Blog
Why is inequality in South Africa higher than in Germany?

Explaining income distributions with ‘decompositions’

The understanding of inequality requires the analysis of changes in income distributions across countries and over time as well as the identification of its drivers. To achieve this we use different statistical tools to identify the distributional patterns and summarize the results using inequality indices. The use of decomposition analysis has been particularly popular in the field for the purpose of identifying strong statistical associations, even if the identification of causality is complex in this context. There are at least three different types of common inequality decompositions: by population groups, by income sources, and regression-based decompositions.
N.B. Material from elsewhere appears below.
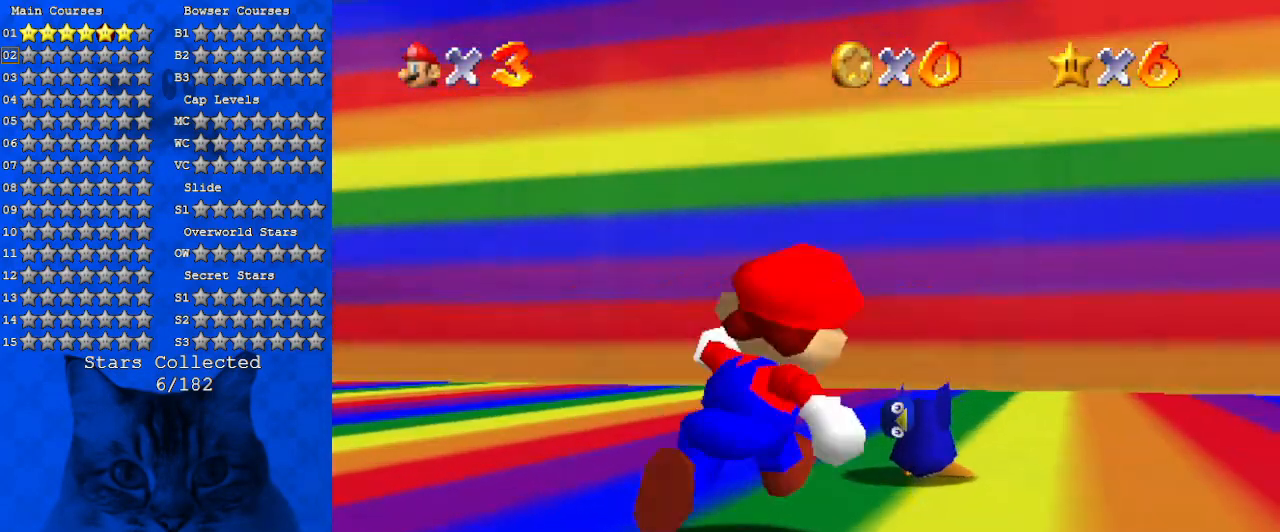
{"keys": ["right", "up"], "events": [[134, "right", "up"], [167, "up", "up"], [434, "up", "down"], [500, "right", "down"]]}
In this article, I will use a practical case and combine these different approaches that are usually investigated independently, based on the methods proposed in Gradín (2018, 2019), where they are explained in more detail. I will use data from the Luxembourg Income Study (LIS). Inequality will be measured for disposable income per equivalent adult.¹I will focus on two indices that have the right properties, the Mean Log Deviation (MLD) and the Gini index.²I will compare inequality in one highly unequal country (South Africa, 2012) and in one low-inequality country (Germany, 2013).

Indeed, South Africa is the country with the highest level of income inequality in LIS, while Germany has one of the lowest levels among the largest economies. Inequality in South Africa is higher than in Germany as shown in Figure 1, with the gap being 0.316 (Gini) and 0.560 (MLD).

The aim is to shed some light on the role in driving the cross-country gap in income inequality played by i) a head’s attained education,³probably the most relevant socioeconomic characteristic, and ii) two incomes sources (net of direct taxes): ‘market income’, broadly defined here as incomes derived mainly from labor, old-age pensions and capital, and ‘public social benefits’ (other than pensions).

Figure 1 - Inequality in South Africa and Germany

Inequality decomposition by population groups

The first decomposition type implies breaking the population of each country into groups based on one socioeconomic characteristic, such as race, region, education, etc. The most common approach implies decomposing total inequality into the contribution of inequalities between groups and within groups so as to identify how strongly inequality is associated with each particular characteristic (higher share explained by the between-group component), using an index such as the Mean Log Deviation, in which the overall level of inequality is equivalent to the sum of these two components.

Inequality between groups is obtained as the level of inequality that remains after equalizing the incomes within groups in each country (assigning everyone the mean of their group). Inequality within groups is the level of inequality remaining after re-scaling individual incomes so that all groups have the same mean income in each country, which is equivalent to the sum of group inequalities, with each group weighted by its population size.⁴

It is when following the decomposition according to population groups that we know that inequality among all citizens of the world is mainly determined by differences in the average income of the country in which we live (inequality between countries), even if the within-country component is becoming more relevant over time. We also know that the urban-rural gap played an important role in the increase of inequality in China after the economic reforms, or that race, caste or ethnicity are fundamental to understand inequality in many countries, with South Africa and India standing out in this respect.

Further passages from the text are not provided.